Wall•E si innamora, viaggia attraverso il cosmo e arriva agli umani. Che sono grassi, inutili e tutti presi dalla loro futuristica versione del telefonino. Ha conosciuto Eve, unità robotica dal design aerodinamico che ricorda quello della Apple, e ha incontrato una serie di altre macchine simpatiche quanto significative.

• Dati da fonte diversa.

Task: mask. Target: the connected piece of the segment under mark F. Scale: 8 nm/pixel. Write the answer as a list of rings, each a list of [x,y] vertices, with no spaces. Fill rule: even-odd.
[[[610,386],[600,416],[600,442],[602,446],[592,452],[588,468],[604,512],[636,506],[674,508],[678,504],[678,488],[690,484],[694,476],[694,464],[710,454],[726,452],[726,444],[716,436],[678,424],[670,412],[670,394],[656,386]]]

Oltre a essere una bellissima storia d’amore, Wall•E è una parabola, anzi tante, che spiegano dilungandosi o meno, moltissime cose che andiamo dimenticando. Come la non omologazione, la facoltà di scelta, il libero arbitrio, che troppo spesso accantoniamo perché siamo prigionieri della nostra direttiva, di lavori che ci fanno muovere tutti seguendo la stessa strada. Che succede quando M-O deve decidere se continuare a pulire lo sporco lasciato dai cingoli di Wall•E o se seguire la scia luminosa che gli dice dove andare? Che succede quando Eve si trova sola sulla Terra e l’astronave se ne va, e lei può scegliere se mettersi subito alla ricerca o se prima librarsi un po’, libera come una bambina nei prati?

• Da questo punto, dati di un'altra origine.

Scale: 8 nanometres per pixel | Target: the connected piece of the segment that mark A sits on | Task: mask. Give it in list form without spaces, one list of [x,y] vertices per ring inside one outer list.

Wall•E: il messaggio dirompente e rivoluzionario in un solo gesto
Ma niente è paragonabile al messaggio ecologista, tanto caro alla Pixar da sempre, che ci viene dato con Wall•E e che stavolta raggiunge un grado di gravità dirompente. Una scena, un piccolo gesto, segna il punto di rottura rispetto a tutti gli altri cartoon Disney o Disney Pixar realizzati fino a ora: quando Wall•E scansa la mano di Eve.
Quel gesto è rivoluzionario, è qualcosa di del tutto nuovo, come quando per la prima volta Stitch sputò: mai prima d’ora in un film Disney il sentimento principe (d’amore o d’amicizia che sia) è stato messo al secondo posto, dopo un bene universale e superiore. C’è qualcosa di più importante, più importante anche di te e me, sembra dirci Wall•E, nuovo eroe che salva il mondo con una piccola pianta e ci insegna che sì, bastava poco, ma nessuno hai mai detto che sarebbe stato facile. Invece l’umanità sceglie la via più breve, quella di un comando dato di fretta, perché ormai tutti fanno tutto a tirar via, guidati solo dalla logica del minimo impiego di energie. Almeno una volta c’era il vecchio “massimo profitto con il minimo sforzo”…

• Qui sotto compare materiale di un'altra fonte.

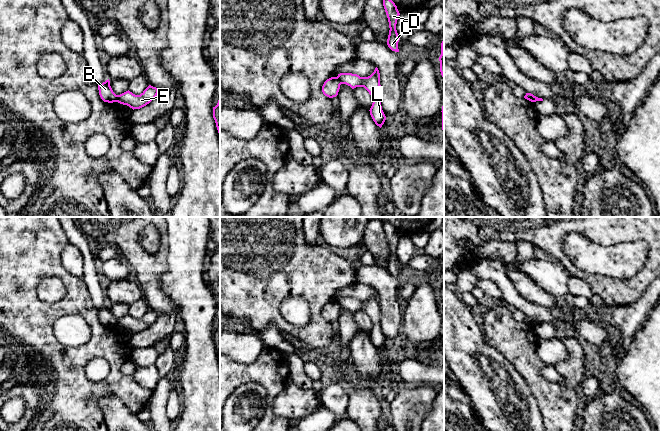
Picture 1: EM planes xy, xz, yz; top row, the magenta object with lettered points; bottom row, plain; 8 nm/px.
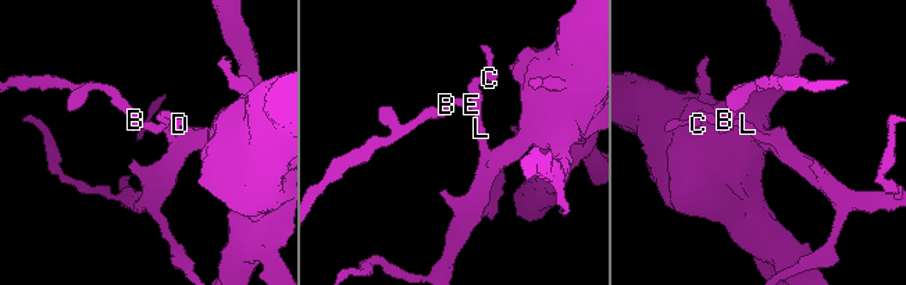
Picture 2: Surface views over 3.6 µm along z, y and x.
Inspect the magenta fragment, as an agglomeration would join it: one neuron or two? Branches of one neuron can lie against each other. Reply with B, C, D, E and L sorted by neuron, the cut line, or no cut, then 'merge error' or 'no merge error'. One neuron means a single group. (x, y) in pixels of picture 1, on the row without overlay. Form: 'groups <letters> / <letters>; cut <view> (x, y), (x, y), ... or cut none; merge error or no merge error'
groups B / C D E L; cut xy (117, 319), (115, 325); merge error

E se avete timore di commuovervi, niente paura: la bellezza strabordante di questo film non vi farà provare un solo tipo di emozioni. Riderete anche, e tanto, e i fanatici della citazione cinematografica avranno di che baloccarsi, con i riferimenti che spaziano attraverso i generi. Ci sono sì, ovviamente 2001: Odissea nello spazio e Terminator, ma c’è anche, e soprattutto, Hello Dolly, il musical più bistrattato recuperato da un sentimentalone che ha un binocolo al posto degli occhi.
Siete ancora qui a leggere? Andate al cinema! E poi fate qualcosa per il nostro pianeta, che il problema ecologico non è una moda per radical chic. Di fronte alle scelte comportamentali, non siate qualunquisti, fate la vostra parte. Non sarà facile, ma è la cosa giusta da fare.